Italian motorcycling icon Valentino Rossi called time on a career spanning 26 years yesterday, with the seven-time MotoGP champion announcing he would retire at the end of 2021. The swashbuckling rider who called himself “The Doctor” dominated the first decade of the 21st century winning seven world titles in MotoGP’s elite category.
His sheer love for racing saw him carry on until 42 and he departs with 115 victories including a record 89 in MotoGP, 235 podiums including 199 in MotoGP, also a record, and the longest career of any rider in the sport’s premier class.
Son of a motorbike racer Rossi started in 125cc with Aprilia in 1996. He won the title the following season, then moved up to 250cc where he won a title with Aprilia in 1999. In the top flight Rossi was runner-up in his first season in 2000 before taking the final world title raced in the 500cc format a year later with Honda. He added six more in the new MotoGP class in 2002, 2003, 2004, 2005, 2008 and 2009, the first with Honda, the rest with Yamaha.

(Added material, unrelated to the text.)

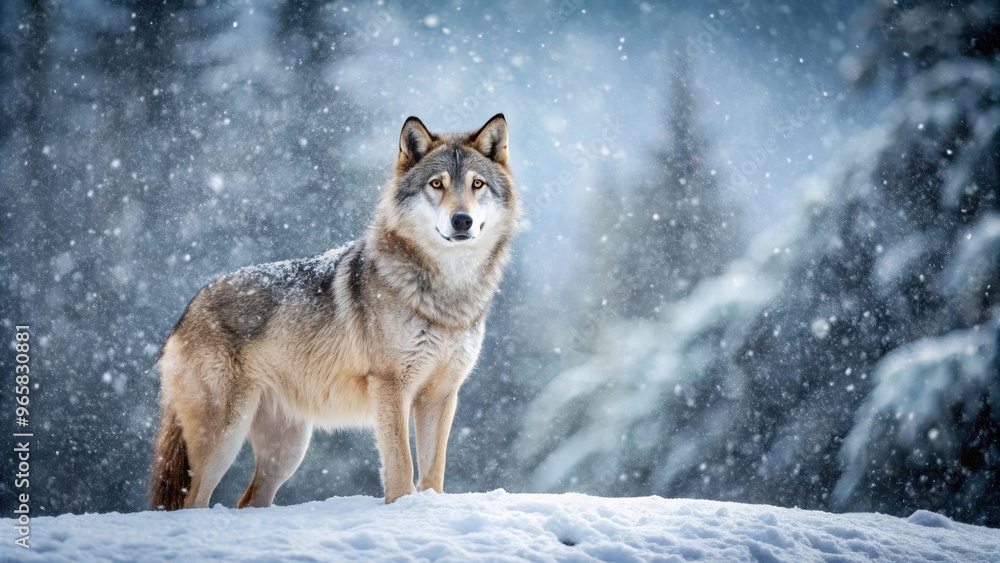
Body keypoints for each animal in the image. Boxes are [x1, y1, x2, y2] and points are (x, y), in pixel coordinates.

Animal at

But he was eclipsed as MotoGP’s biggest star by Spaniard Marc Marquez, who won the world titles in 2013, 2014, 2016, 2017, 2018 and 2019.
Rossi’s last race victory dates back to 2017 at the Dutch Grand Prix, with his last pole position in 2018 and most recent podium the following year. Last season he finished 15th in the standings, unprecedented for a rider who had not finished outside the top 10 at any level since his debut in 1996. The 2021 season was to have been his final chance to turn the tide. Demoted to Yamaha-SRT, the satellite team of the Japanese manufacturer, he had to regain his flare or bow out.
After nine races, he is only 19th. Talkative, funny, charming but also relentless in competition, “Vale” nevertheless developed long-running feuds with a few of his main rivals. “He’s a great guy but it is better to be in his camp,” said French rider Johann Zarco. At the start of his career, Rossi had strained relations with compatriot Max Biaggi, who he edged for the 2001 title. Later there was the rivalry with Spaniard Jorge Lorenzo, who was his teammate at Yamaha, and who Rossi held off to take his last title in 2010. Rossi did not win the class again, but finished second in three straight seasons. Lorenzo overtook Rossi in the final race in 2015.
Most of all, there was Marquez, 14 years his junior. In 2014 and 2016, the Spaniard finished clear of runner-up Rossi.
Relations with his Spanish Honda rival came to a head in 2018. After Rossi won the season opener, Marquez brought the Italian down during the second race, the Argentine Grand Prix.
The two riders did not reconcile until a year later.
The Italian also knows how to make himself popular with his antics. He has stopped his motorcycle on the edge of the track for a “pee break,” attracted attention with a “Viagra” helmet and worn crazy wigs after his victories. The number of fans at races wearing his favourite colour, bright yellow, or waving flags with his race number, 46, testifies to his ability to build his image.
At 42, and with a few more wrinkles, Rossi still looks like a pixie with the same smiling face and sparkling blue eyes. The brown curls, which at one time gave way to a shaved head, have returned. His English is still embellished with Italian expressions. Rossi has been building his legacy at his “VR46 Academy”, based at his “Motor Ranch” at Tavullia, where he grew up, near the Misano circuit in eastern Italy. There, he has mentored Italian hopes Franco Morbidelli, Francesco Bagnaia and his half-brother Luca Marini.
He trains with his proteges and guides them from Moto3 to MotoGP. His VR46 team will make its debut in MotoGP next year as a Ducati satellite. Even if he is retiring as a rider Grand Prix motorcycle racing is not about to lose its most visible ambassador.